Artist Corie Mattie was enjoying a few glasses of wine one night in Los Angeles when she heard something outside her house.
At first she thought her brother’s Labrador retriever had run away, so she went to let him in.
But what he found was not a chocolate lab.
“It was a mountain lion,” Mattie said.
And not just any mountain lion, but the most famous mountain lion in Hollywood, and possibly the world.
His name is P-22 and the March meeting left an indelible mark, Mattie recounted.
His green eyes gleamed directly at her, who stared back and took a quick video before hiding in her house, and P-22 stayed until dawn, when she quietly climbed over a fence.
“He touched my soul. He could have destroyed me, and he didn’t,” she said. “It quickly intensified my spirit animal. It went from zero to a hundred, very quickly.”
Mattie wasn’t the first to be charmed by P-22, but residents can no longer look forward to magical encounters with the mysterious beast.
On Saturday, the hearts of P-22 fans broke when the California Department of Fish and Wildlife announced that due to his old age and a series of serious health problems, the legendary feline was put to sleep humanely. Officials called it “the most difficult but compassionate option.”
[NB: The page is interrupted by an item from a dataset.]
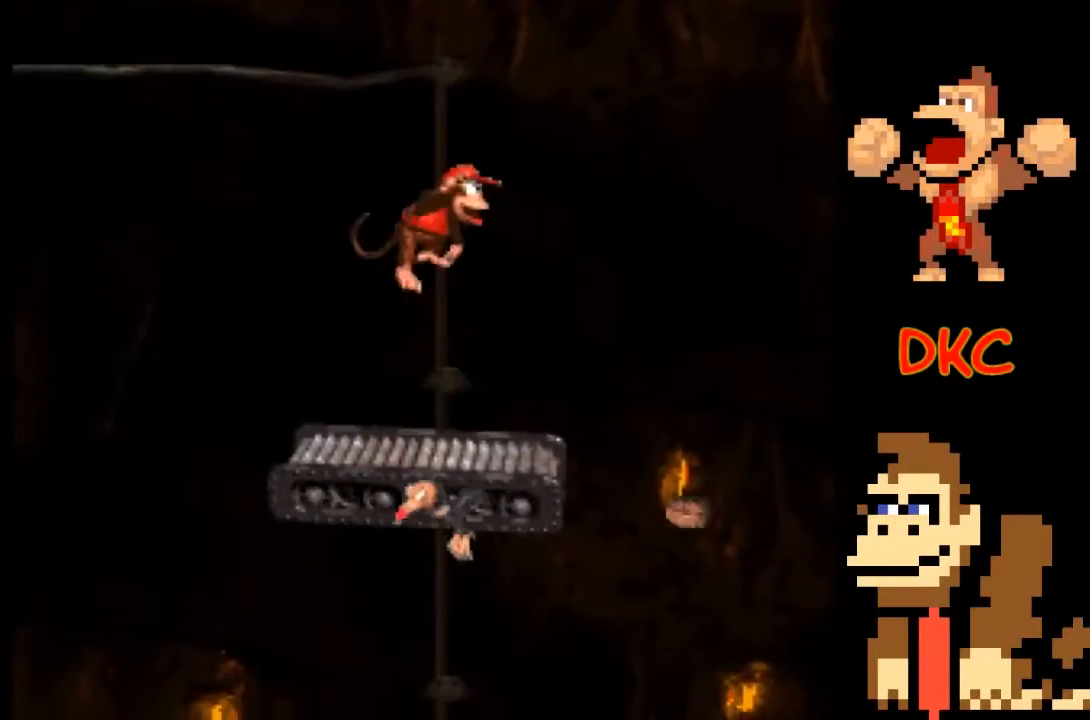
{"buttons": ["A", "X"], "left_stick": "center", "right_stick": "center", "events": [[167, "left_stick", "center"], [233, "left_stick", "left"], [467, "left_stick", "center"], [500, "A", "down"]]}
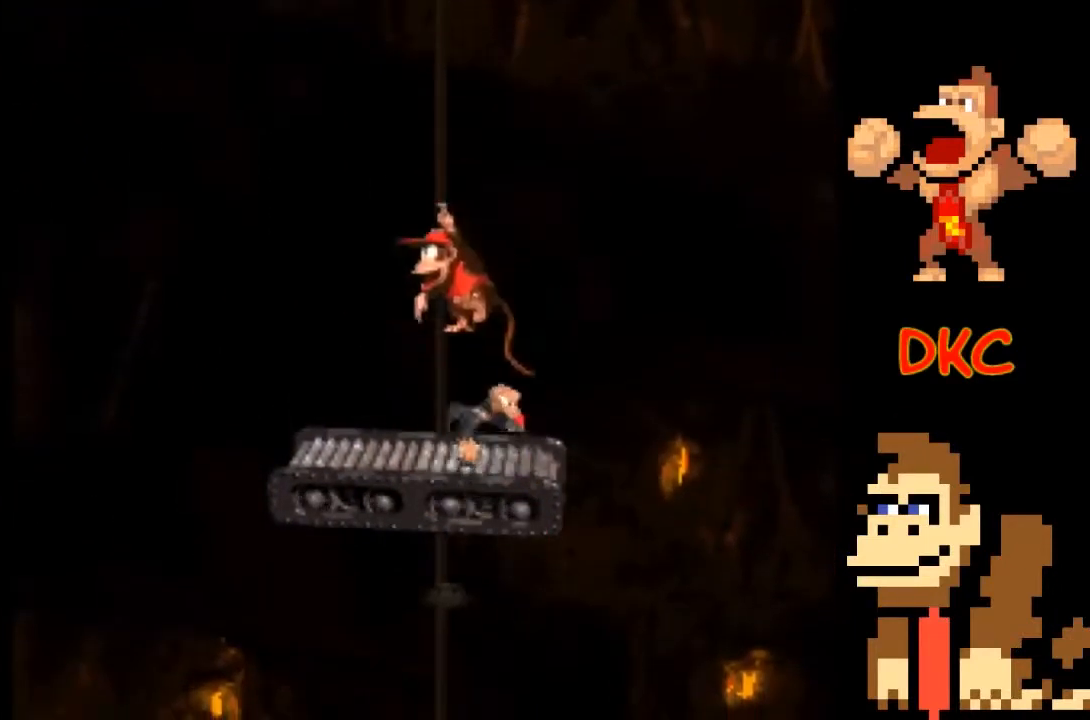
{"buttons": ["X"], "left_stick": "center", "right_stick": "center", "events": [[33, "left_stick", "right"], [233, "left_stick", "left"], [400, "A", "up"], [433, "left_stick", "center"]]}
It has held the city in thrall since 2012, when it somehow managed to cross two deadly highways and set up shop in Griffith Park, a mountain in the heart of one of the world’s greatest concrete jungles.
image source, Corie Mattie
Corie Mattie, an artist also known as the LA Hope Dealer, stands in front of a mural she painted in the Silver Lake neighborhood of Los Angeles depicting P-22.
Since then, his charisma and his curious choice of habitat in the city have made him a local folk hero. His plight, trapped on an urban island with no chance of finding a mate, also made him the face of a movement to protect endangered species.
Though she will no longer haunt the heart of Los Angeles, her decade-long reign has cemented her status as as bright a Hollywood star as any on the big screen.
A star has been born
Griffith Park is minuscule compared to the typical average mountain lion habitat of 150 square miles. However, like many city dwellers, P-22 was willing to sacrifice space for prime location.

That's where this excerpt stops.